### Trecho para leitura
Segundo a atleta, “o que leva o esporte é o sonho. Enquanto há sonho, há esperança. O sonho de todo atleta é ter uma medalha paralímpica, não importa a cor. É por isso que eu insisto e é por isso que eu vou tentar a próxima edição”, projeta.
Esporte e reabilitação
Trabalhando com Claudia desde 2007, Cesar é treinador da seleção brasileira de para-remo desde 2012. Mas sua história com o esporte paralímpico é anterior a isso. Durante seu período como treinador no Clube de Regatas Bandeirantes, Cesar trabalhou com alunos com deficiência, mas percebeu certo despreparo de sua parte.
A partir desse momento, sentiu a necessidade de se aprofundar no tema da reabilitação física no esporte. “Você tinha a base da faculdade de educação física, de esporte adaptado, mas nada a fundo sobre cada deficiência. Eu queria ir para um lugar onde eu aprenderia a lidar com a deficiência, descobrir como eu poderia melhorar a vida das pessoas”, relata.
Em 2010, começou sua pós-graduação na AACD (Associação de Assistência à Criança Deficiente), onde era o único educador físico entre seus colegas. Lá, a maioria buscava se especializar em reabilitação por meio da fisioterapia, enquanto Cesar buscava fazer a diferença por meio do esporte.

(Imagens das páginas e texto extraído)
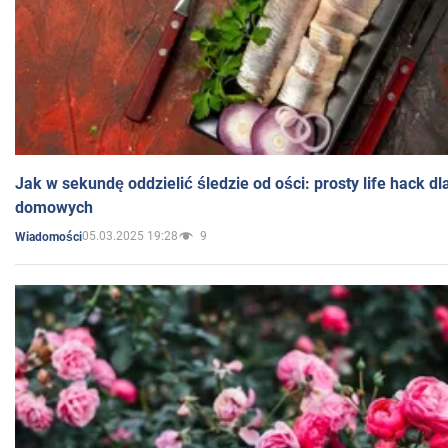
Jak w sekundę oddzielić śledzie od ości: prosty life hack d
domowych
05.03.2025 19:28
9
Wiadomości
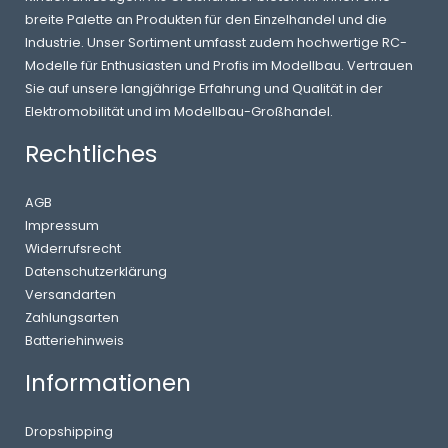
breite Palette an Produkten für den Einzelhandel und die
Industrie. Unser Sortiment umfasst zudem hochwertige RC-
Modelle für Enthusiasten und Profis im Modellbau. Vertrauen
Sie auf unsere langjährige Erfahrung und Qualität in der
Elektromobilität und im Modellbau-Großhandel.
Rechtliches
AGB
Impressum
Widerrufsrecht
Datenschutzerklärung
Versandarten
Zahlungsarten
Batteriehinweis
Informationen
Dropshipping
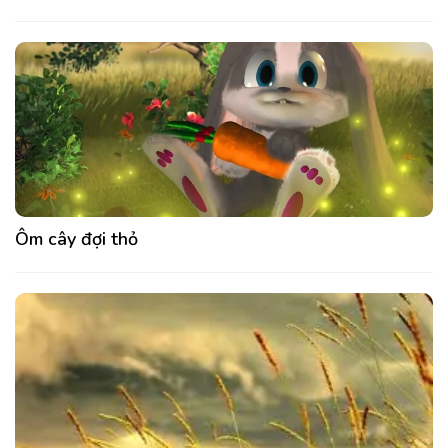
Ôm cây đợi thỏ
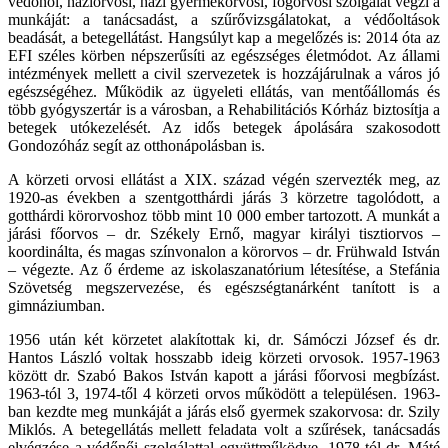
védőnői, háziorvosi, házi gyermekorvosi, fogorvosi szolgálat végzi a
munkáját: a tanácsadást, a szűrővizsgálatokat, a védőoltások
beadását, a betegellátást. Hangsúlyt kap a megelőzés is: 2014 óta az
EFI széles körben népszerűsíti az egészséges életmódot. Az állami
intézmények mellett a civil szervezetek is hozzájárulnak a város jó
egészségéhez. Működik az ügyeleti ellátás, van mentőállomás és
több gyógyszertár is a városban, a Rehabilitációs Kórház biztosítja a
betegek utókezelését. Az idős betegek ápolására szakosodott
Gondozóház segít az otthonápolásban is.
A körzeti orvosi ellátást a XIX. század végén szervezték meg, az
1920-as években a szentgotthárdi járás 3 körzetre tagolódott, a
gotthárdi körorvoshoz több mint 10 000 ember tartozott. A munkát a
járási főorvos – dr. Székely Ernő, magyar királyi tisztiorvos –
koordinálta, és magas színvonalon a körorvos – dr. Frühwald István
– végezte. Az ő érdeme az iskolaszanatórium létesítése, a Stefánia
Szövetség megszervezése, és egészségtanárként tanított is a
gimnáziumban.
1956 után két körzetet alakítottak ki, dr. Sámóczi József és dr.
Hantos László voltak hosszabb ideig körzeti orvosok. 1957-1963
között dr. Szabó Bakos István kapott a járási főorvosi megbízást.
1963-tól 3, 1974-től 4 körzeti orvos működött a településen. 1963-
ban kezdte meg munkáját a járás első gyermek szakorvosa: dr. Szily
Miklós. A betegellátás mellett feladata volt a szűrések, tanácsadás
elvégzése a védőnői szolgálattal együttműködve. 1978-tól dr. Máté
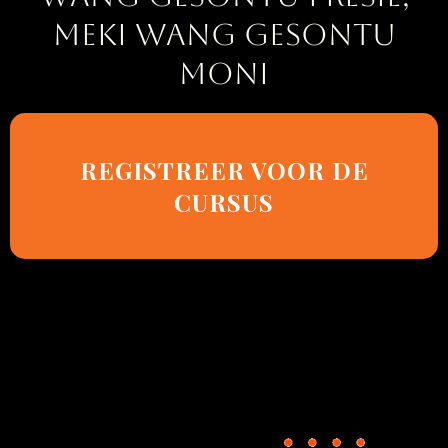
MEKI WANG GESONTU
MONI
REGISTREER VOOR DE
CURSUS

### Objetivo da atividade
Resuma em duas frases o trecho sobre para-remo e reabilitação. A listagem não tem nenhum papel nesta atividade.

### Sua resposta
A atleta afirma que o sonho de todo atleta é uma medalha paralímpica e que, por isso, vai tentar a próxima edição. Cesar, que trabalha com Claudia desde 2007 e treina a seleção brasileira de para-remo desde 2012, percebeu certo despreparo ao trabalhar com alunos com deficiência e, em 2010, começou uma pós-graduação na AACD, onde era o único educador físico e buscava fazer a diferença por meio do esporte.